La scomparsa di Jeremy Larner
Jeremy Larner, noto sceneggiatore e vincitore dell’Oscar per la sceneggiatura di The Candidate, è morto il 24 febbraio 2026 all’età di 88 anni in una struttura assistenziale a Oakland. La sua morte arriva pochi mesi dopo quella di Robert Redford, protagonista del film, scomparso a settembre 2025 all’età di 89 anni.
Un’importante carriera nel cinema politico
Larner ha avuto un’importante carriera come sceneggiatore e speechwriter, influenzando il cinema politico americano. Ha lavorato come speechwriter per il politico Eugene McCarthy durante la campagna presidenziale del 1968, un periodo cruciale della storia americana. La sua sceneggiatura per The Candidate, un film diretto da Michael Ritchie nel 1972, ha segnato un punto di riferimento nel genere del cinema politico.
Il film e il suo impatto
The Candidate racconta la storia dell’avvocato progressista Bill McKay, interpretato da Robert Redford, che diventa improvvisamente una figura pubblica mentre viene preparato per candidarsi al Senato. La pellicola ha ricevuto ampi consensi e ha contribuito a definire il panorama del cinema politico degli anni Settanta.
Premi e riconoscimenti
Per la sua sceneggiatura, Jeremy Larner vinse l’Academy Award for Best Original Screenplay, consacrandosi come uno degli autori più importanti del cinema politico americano.
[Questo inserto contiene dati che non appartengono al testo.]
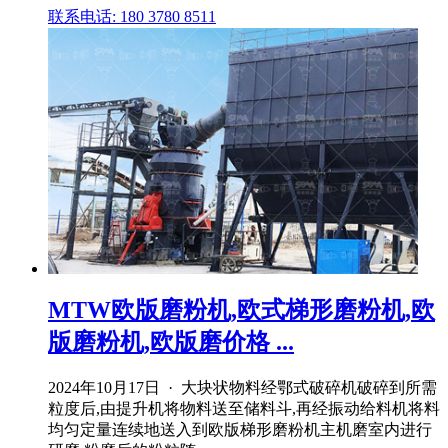
联系电话: 180 3780 8511
MTW欧版磨粉机,欧式梯形磨粉机,欧
版磨粉机,欧版磨价格 ...
2024年10月17日 · 大块状物料经鄂式破碎机破碎到所需
粒度后,由提升机将物料送至储料斗,再经振动给料机将料
均匀定量连续地送入到欧版梯形磨粉机主机磨室内进行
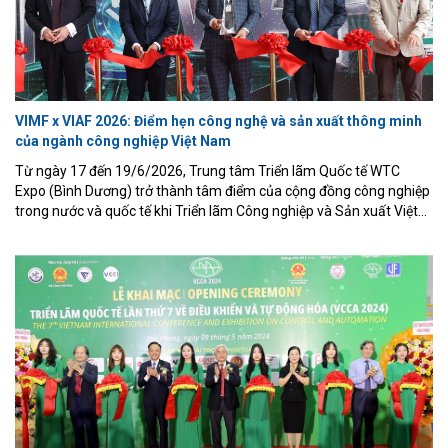
VIMF x VIAF 2026: Điểm hẹn công nghệ và sản xuất thông minh
của ngành công nghiệp Việt Nam
Từ ngày 17 đến 19/6/2026, Trung tâm Triển lãm Quốc tế WTC
Expo (Bình Dương) trở thành tâm điểm của cộng đồng công nghiệp
trong nước và quốc tế khi Triển lãm Công nghiệp và Sản xuất Việt
Nam (Vietnam Industrial & Manufacturing Fair – VIMF) phối hợp
cùng Triển lãm Tự động hóa Công nghiệp Việt Nam (Vietnam
Industrial Automation Fiesta – VIAF) chính thức diễn ra với chủ đề
“Cơ hội giao thương quốc tế – Kết nối tương lai công nghiệp”.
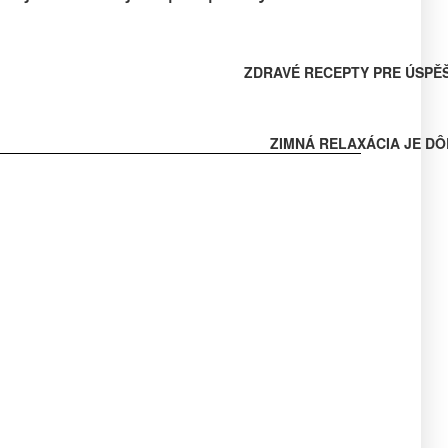
ZDRAVÉ RECEPTY PRE ÚSPĚ
ZIMNÁ RELAXÁCIA JE DÔ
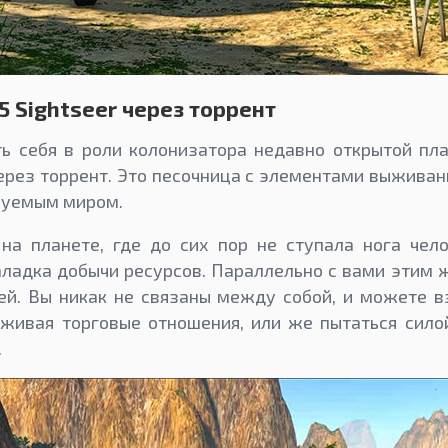
 5 Sightseer через торрент
ь себя в роли колонизатора недавно открытой пла
 через торрент. Это песочница с элементами выживан
руемым миром.
на планете, где до сих пор не ступала нога чел
аладка добычи ресурсов. Параллельно с вами этим 
ей. Вы никак не связаны между собой, и можете в
аживая торговые отношения, или же пытаться сило
.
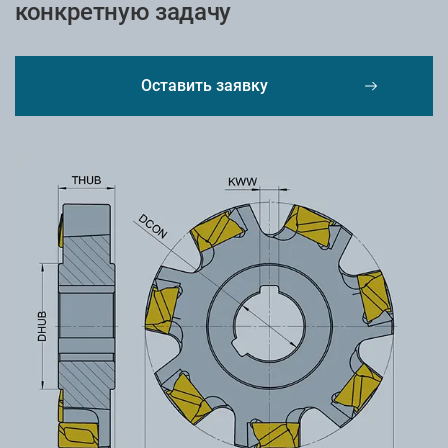
конкретную задачу
Оставить заявку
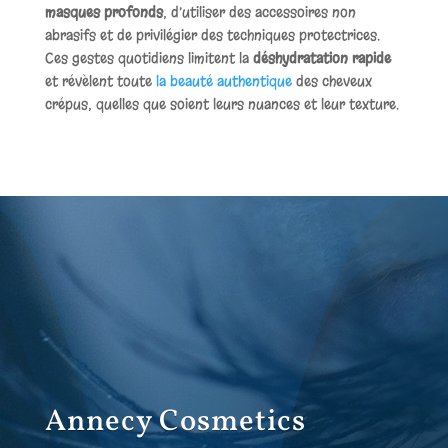
masques profonds
, d’utiliser des accessoires non
abrasifs et de privilégier des techniques protectrices.
Ces gestes quotidiens limitent la
déshydratation rapide
et révèlent toute
la beauté authentique
des cheveux
crépus, quelles que soient leurs nuances et leur texture.
Annecy Cosmetics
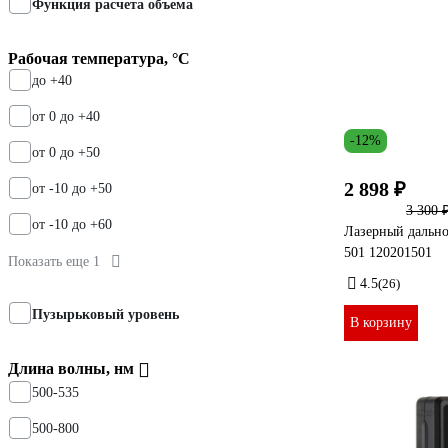
Функция расчета объема
Рабочая температура, °С
до +40
от 0 до +40
-12%
от 0 до +50
2 898 ₽
от -10 до +50
3 300 
от -10 до +60
Лазерный дальн
501 120201501
Показать еще 1
4.5
(26)
Пузырьковый уровень
В корзину
Длина волны, нм
500-535
500-800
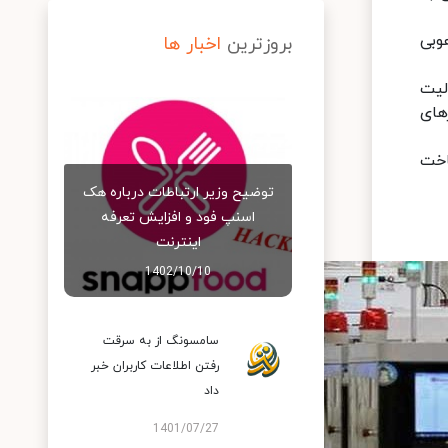
وبی
بروزترین
اخبار ها
مده فعالیت
مخابرات نوری، تراشه‌های HiSilicon و رادارهای
 ساخت
توضیح وزیر ارتباطات درباره هک
اسنپ‌ فود و افزایش تعرفه
اینترنت
1402/10/10
سامسونگ از به سرقت
رفتن اطلاعات کاربران خبر
داد
1401/07/27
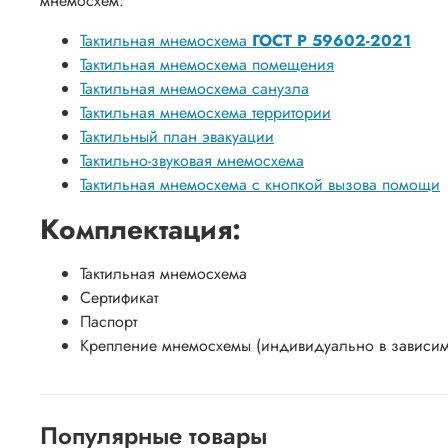
мнемосхем:
Тактильная мнемосхема
ГОСТ Р 59602-2021
Тактильная мнемосхема помещения
Тактильная мнемосхема санузла
Тактильная мнемосхема территории
Тактильный план эвакуации
Тактильно-звуковая мнемосхема
Тактильная мнемосхема с кнопкой вызова помощи
Комплектация:
Тактильная мнемосхема
Сертификат
Паспорт
Крепление мнемосхемы (индивидуально в зависимо
Популярные товары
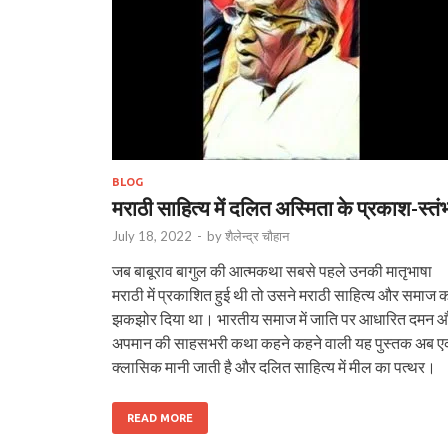
BLOG
मराठी साहित्य में दलित अस्मिता के प्रकाश-स्तं
July 18, 2022
-
by
शैलेन्द्र चौहान
जब बाबूराव बागुल की आत्मकथा सबसे पहले उनकी मातृभाषा
मराठी में प्रकाशित हुई थी तो उसने मराठी साहित्य और समाज 
झकझोर दिया था। भारतीय समाज में जाति पर आधारित दमन 
अपमान की साहसभरी कथा कहने कहने वाली यह पुस्तक अब 
क्लासिक मानी जाती है और दलित साहित्य में मील का पत्थर।
READ MORE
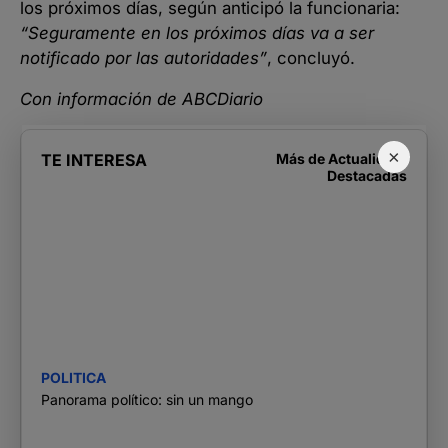
los próximos días, según anticipó la funcionaria:
“Seguramente en los próximos días va a ser
notificado por las autoridades”
, concluyó.
Con información de ABCDiario
×
TE INTERESA
Más de
Actualidad
,
Destacadas
POLITICA
Panorama político: sin un mango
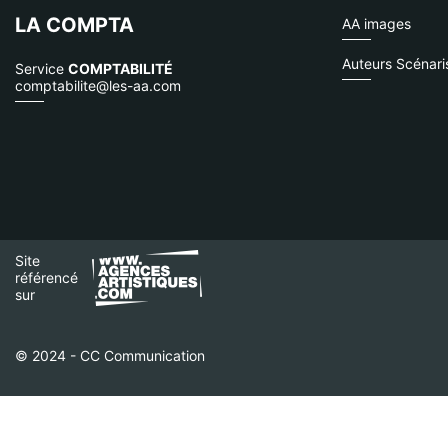
LA COMPTA
AA images
Auteurs Scénari
Service
COMPTABILITÉ
comptabilite@les-aa.com
Site
référencé
sur
© 2024 - CC Communication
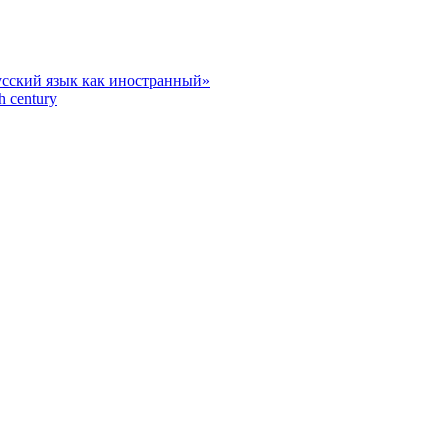
усский язык как иностранный»
h century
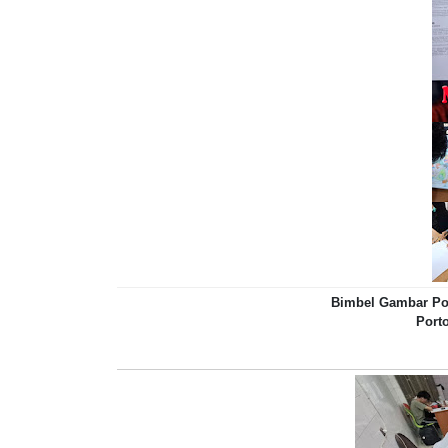
Bimbel Gambar Por
Port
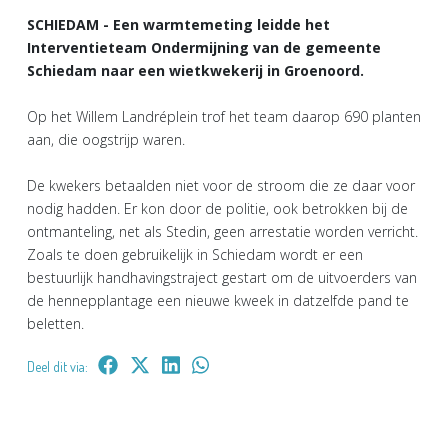
SCHIEDAM - Een warmtemeting leidde het
Interventieteam Ondermijning van de gemeente
Schiedam naar een wietkwekerij in Groenoord.
Op het Willem Landréplein trof het team daarop 690 planten
aan, die oogstrijp waren.
De kwekers betaalden niet voor de stroom die ze daar voor
nodig hadden. Er kon door de politie, ook betrokken bij de
ontmanteling, net als Stedin, geen arrestatie worden verricht.
Zoals te doen gebruikelijk in Schiedam wordt er een
bestuurlijk handhavingstraject gestart om de uitvoerders van
de hennepplantage een nieuwe kweek in datzelfde pand te
beletten.
Deel dit via:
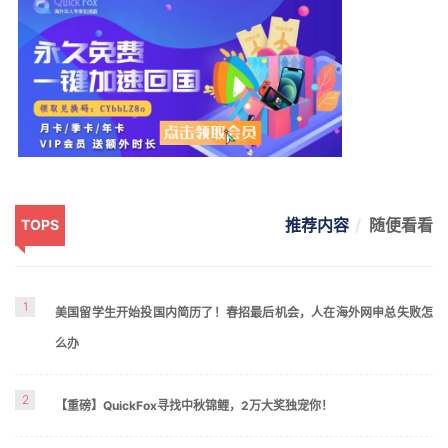
推荐内容
随便看看
TOPS
1
美国留学生开始投国内简历了！春招最后机会，人在海外网申总失败怎
么办
2
【重磅】QuickFox寻找中秋锦鲤，2万大奖独宠你！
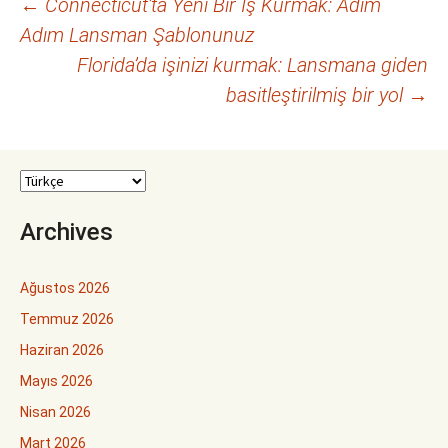
Yazı
←
Connecticut’ta Yeni Bir İş Kurmak: Adım
Adım Lansman Şablonunuz
dolaşımı
Florida’da işinizi kurmak: Lansmana giden
basitleştirilmiş bir yol
→
Archives
Ağustos 2026
Temmuz 2026
Haziran 2026
Mayıs 2026
Nisan 2026
Mart 2026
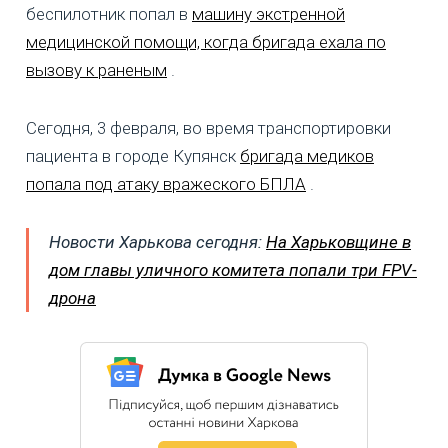
беспилотник попал в
машину экстренной
медицинской помощи, когда бригада ехала по
вызову к раненым
.
Сегодня, 3 февраля, во время транспортировки
пациента в городе Купянск
бригада медиков
попала под атаку вражеского БПЛА
.
Новости Харькова сегодня:
На Харьковщине в
дом главы уличного комитета попали три FPV-
дрона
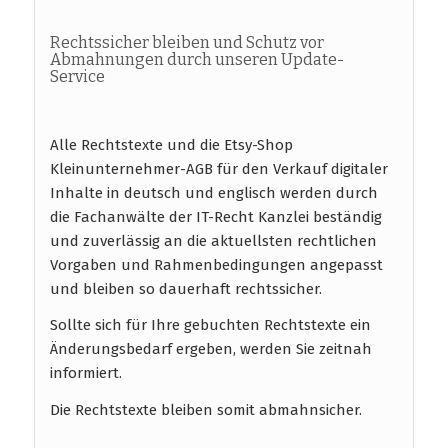
Rechtssicher bleiben und Schutz vor
Abmahnungen durch unseren Update-
Service
Alle Rechtstexte und die Etsy-Shop
Kleinunternehmer-AGB für den Verkauf digitaler
Inhalte in deutsch und englisch werden durch
die Fachanwälte der IT-Recht Kanzlei beständig
und zuverlässig an die aktuellsten rechtlichen
Vorgaben und Rahmenbedingungen angepasst
und bleiben so dauerhaft rechtssicher.
Sollte sich für Ihre gebuchten Rechtstexte ein
Änderungsbedarf ergeben, werden Sie zeitnah
informiert.
Die Rechtstexte bleiben somit abmahnsicher.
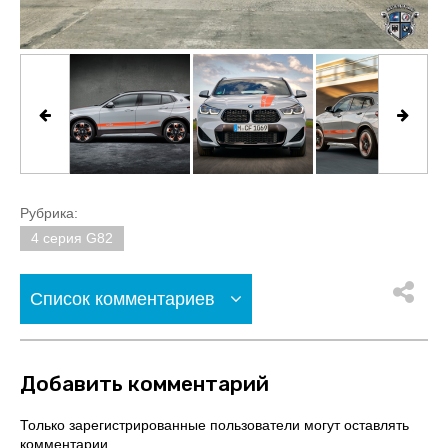
Рубрика:
4 серия G82
Список комментариев
Добавить комментарий
Только зарегистрированные пользователи могут оставлять
комментарии.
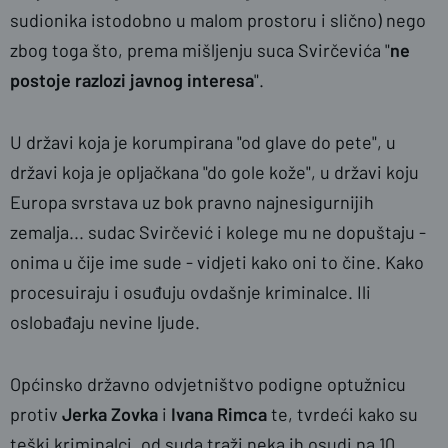
sudionika istodobno u malom prostoru i slično) nego
zbog toga što, prema mišljenju suca Svirčevića "
ne
postoje razlozi javnog interesa
".
U državi koja je korumpirana "od glave do pete", u
državi koja je opljačkana "do gole kože", u državi koju
Europa svrstava uz bok pravno najnesigurnijih
zemalja... sudac Svirčević i kolege mu ne dopuštaju -
onima u čije ime sude - vidjeti kako oni to čine. Kako
procesuiraju i osuđuju ovdašnje kriminalce. Ili
oslobađaju nevine ljude.
Općinsko državno odvjetništvo podigne optužnicu
protiv
Jerka Zovka
i
Ivana Rimca
te, tvrdeći kako su
teški kriminalci, od suda traži neka ih osudi na 10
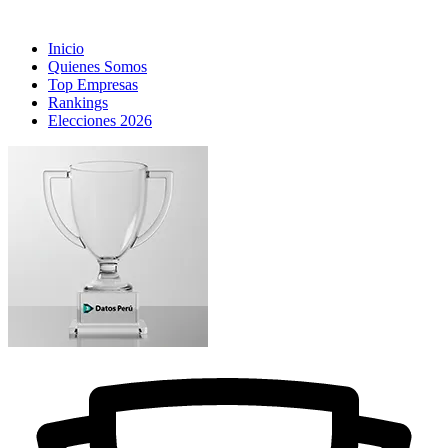
Inicio
Quienes Somos
Top Empresas
Rankings
Elecciones 2026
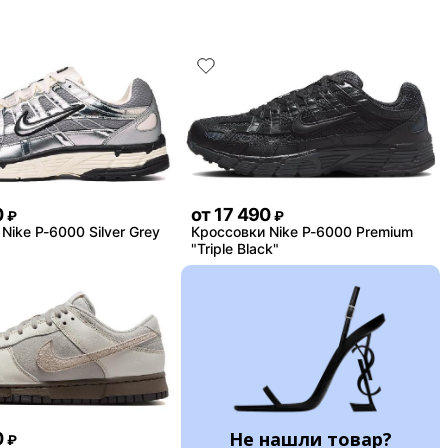
0
от
17 490
₽
₽
Nike P-6000 Silver Grey
Кроссовки Nike P-6000 Premium
"Triple Black"
Не нашли товар?
0
₽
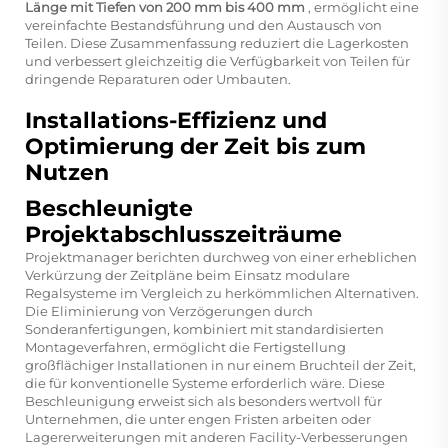
Länge mit Tiefen von 200 mm bis 400 mm
, ermöglicht eine
vereinfachte Bestandsführung und den Austausch von
Teilen. Diese Zusammenfassung reduziert die Lagerkosten
und verbessert gleichzeitig die Verfügbarkeit von Teilen für
dringende Reparaturen oder Umbauten.
Installations-Effizienz und
Optimierung der Zeit bis zum
Nutzen
Beschleunigte
Projektabschlusszeiträume
Projektmanager berichten durchweg von einer erheblichen
Verkürzung der Zeitpläne beim Einsatz modulare
Regalsysteme im Vergleich zu herkömmlichen Alternativen.
Die Eliminierung von Verzögerungen durch
Sonderanfertigungen, kombiniert mit standardisierten
Montageverfahren, ermöglicht die Fertigstellung
großflächiger Installationen in nur einem Bruchteil der Zeit,
die für konventionelle Systeme erforderlich wäre. Diese
Beschleunigung erweist sich als besonders wertvoll für
Unternehmen, die unter engen Fristen arbeiten oder
Lagererweiterungen mit anderen Facility-Verbesserungen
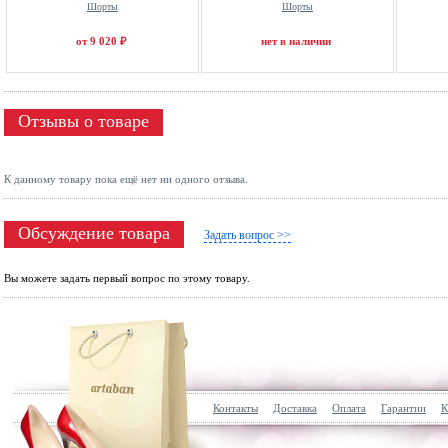
Шорты
Шорты
от 9 020 ₽
нет в наличии
Отзывы о товаре
К данному товару пока ещё нет ни одного отзыва.
Обсуждение товара
Задать вопрос >>
Вы можете задать первый вопрос по этому товару.
Контакты
Доставка
Оплата
Гарантии
К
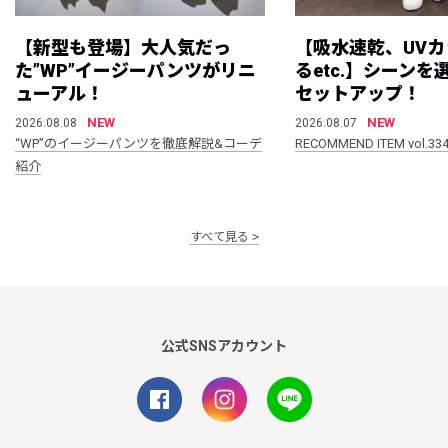
【新型も登場】大人気だっ
【吸水速乾、UV
た”WP”イージーパンツがリニ
るetc.】シーン
ューアル！
セットアップ！
NEW
NEW
2026.08.08
2026.08.07
“WP”のイージーパンツを徹底解説&コーデ
RECOMMEND ITEM vol.33
紹介
すべて見る
公式SNSアカウント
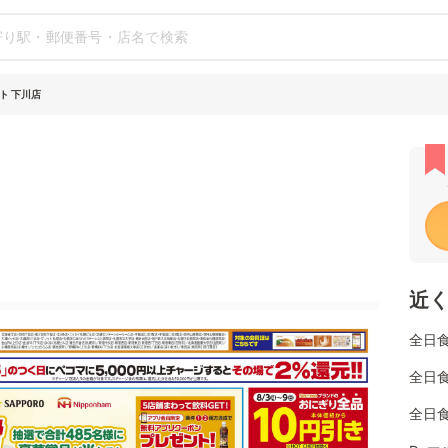
ト 下川店
近
全日
全日
全日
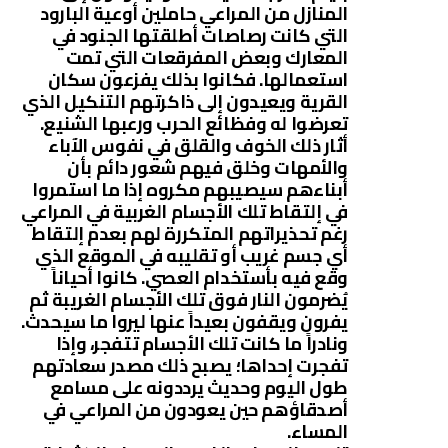
المنازل من المراعي حاملين أوعية البارود
التي كانت رصاصات أطلقتها الجنود في
المعارك وبعض المفرقعات التي تمت
استعمالها. فكانوا بذلك يفزعون سكان
القرية ويعيدون إلى ذاكرتهم التنكيل الذي
تعرضوا له وفظائع الحرب ورعبها الشنيع.
أثار ذلك الخوف والقلق في نفوس الآباء
والأمهات وخلق فيهم شعور دائم بأن
أبناءهم سيصيبهم مكروه إذا ما استمروا
في إلتقاط تلك الأجسام الغربية في المراعي
رغم تحذيراتهم المتكررة لهم بعدم إلتقاط
أي جسم غريب أو تقليبه في الموقع الذي
وقع فيه بأستخدام العصي. كانوا أحياناً
يُضرمون النار فوق تلك الأجسام الغريبة ثم
يفرون ويقفون بعيداً عنها ليروا ما سيحدث.
ونادراً ما كانت تلك الأجسام تتفجر، وإذا
تفجرت إحداها؛ يصبح ذلك مصدر سعادتهم
طول اليوم وحديث يرددونه على مسامع
أصدقاؤهم حين يعودون من المراعي في
المساء.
La sua capacità di catturare le complessità della politica e della società ha lasciato un’impronta duratura nel settore.
Le ultime notizie sulla sua vita
Larner, nato il 20 marzo 1937 a Olean, si laureò alla Brandeis University nel 1958. Negli ultimi anni, ha convissuto con il morbo di Parkinson, diagnosticato nel 2013. La notizia della sua scomparsa è stata confermata dal figlio Jesse Larner al The New York Times.
Il legame con Robert Redford
La morte di Jeremy Larner segna una perdita significativa non solo per la sua famiglia e i suoi amici, ma anche per il mondo del cinema. Il suo lavoro con Robert Redford ha creato un legame indissolubile tra i due, entrambi figure iconiche del cinema americano. La scomparsa di Redford, avvenuta pochi mesi prima, ha reso questa notizia ancora più toccante.
Riflessioni finali
Jeremy Larner ha lasciato un’eredità che continuerà a influenzare le generazioni future di sceneggiatori e cineasti. Dettagli rimangono non confermati, ma il suo contributo al cinema e alla politica rimarrà nella memoria collettiva. La sua vita e il suo lavoro continueranno a ispirare coloro che cercano di raccontare storie significative attraverso il potere del cinema.